MC – Daqui a 20 anos, como será a vida de uma mulher de classe média, casada, com filhos, que trabalha fora?
SM – (...) Não tem a empregada e a lista do supermercado básica será entregue sem a necessidade de fazer o pedido, que já estará registrado, regularmente. Os alimentos já virão semiprontos (...) A escola das crianças será em tempo integral e muito perto de casa, e ela não vai precisar levar nem buscar as crianças (...) Uma leitura rápida de você, pela digital ou pelo olho, vai dizer quantos créditos ainda tem para comprar determinado serviço no ponto de venda que você está (...) O documento irá morrer: você será seu documento. (...) Para uma reunião de trabalho, ela não precisará estar fisicamente presente. Sua presença se dará de outra forma: o virtual dela, um avatar. (...)

MC – Seremos pessoas mais isoladas?
SM – Quantas horas você perde por dia dentro do carro no trânsito indo e vindo? Três, quatro? Imagina recuperar isso? Você pode ir para o clube, visitar amigos, fazer jantares na sua casa, ver a família todos os dias. (...)

MC – E como a tecnologia pode ajudar [a garantir que haja futuro]?
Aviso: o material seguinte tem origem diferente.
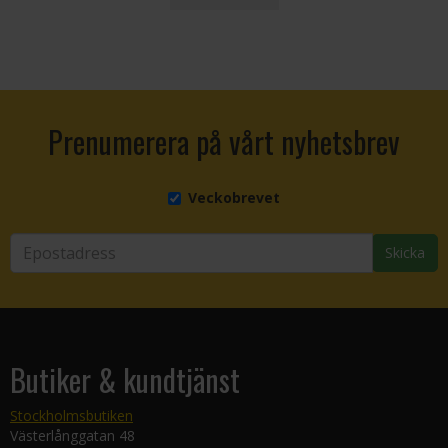
Prenumerera på vårt nyhetsbrev
Veckobrevet
Skicka
Butiker & kundtjänst
Stockholmsbutiken
Västerlånggatan 48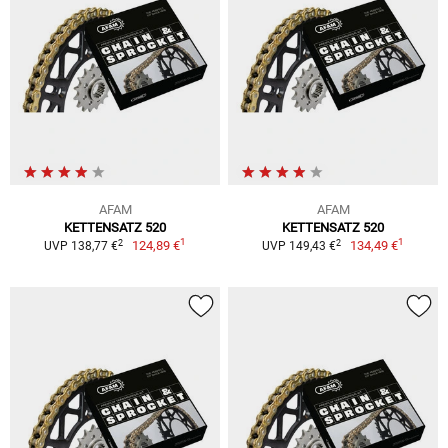
AFAM
AFAM
KETTENSATZ 520
KETTENSATZ 520
1
1
2
2
124,89 €
134,49 €
UVP 138,77 €
UVP 149,43 €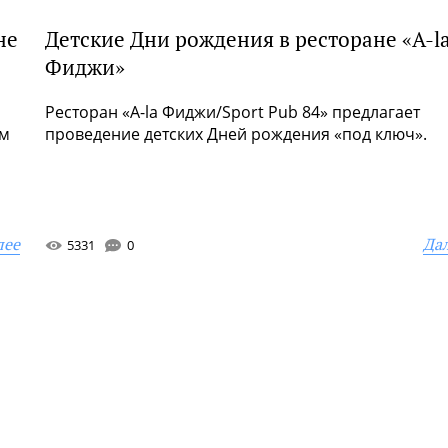
не
Детские Дни рождения в ресторане «А-l
Фиджи»
Ресторан «А-la Фиджи/Sport Pub 84» предлагает
ым
проведение детских Дней рождения «под ключ».
лее
Да
5331
0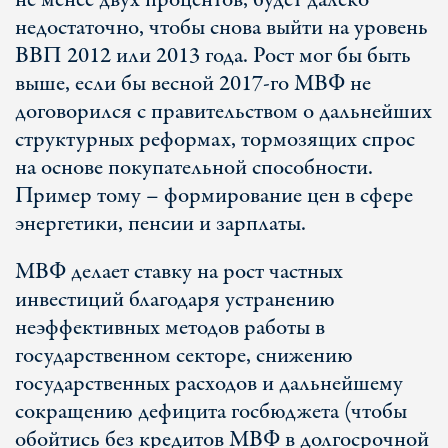
не менее двух процентов, будет далеко
недостаточно, чтобы снова выйти на уровень
ВВП 2012 или 2013 года. Рост мог бы быть
выше, если бы весной 2017-го МВФ не
договорился с правительством о дальнейших
структурных реформах, тормозящих спрос
на основе покупательной способности.
Пример тому – формирование цен в сфере
энергетики, пенсии и зарплаты.
МВФ делает ставку на рост частных
инвестиций благодаря устранению
неэффективных методов работы в
государственном секторе, снижению
государственных расходов и дальнейшему
сокращению дефицита госбюджета (чтобы
обойтись без кредитов МВФ в долгосрочной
SM – Diminuindo o movimento de pessoas pelo planeta em, por exemplo, viagens de negócios, idas e vindas do trabalho etc, que é um dos maiores motivos da carga de aquecimento térmico (...). Identificando-se todas as embalagens e informatizando o planeta de tal maneira que é possível ir atrás de uma empresa que produz sabonete e dizer: “Escuta, 70% de suas embalagens estão espalhadas por aí como lixo. Seu custo ambiental por essa é tanto”. Nesse caso, ou a empresa faz uma embalagem que se degenere sozinha, ou recupera as embalagens perdidas, ou treina seus funcionários e clientes para recuperá-las. O responsável pelo destino final da embalagem passa a ser quem a produz. É a era da responsabilidade (...). Olha em volta, o futuro já chegou.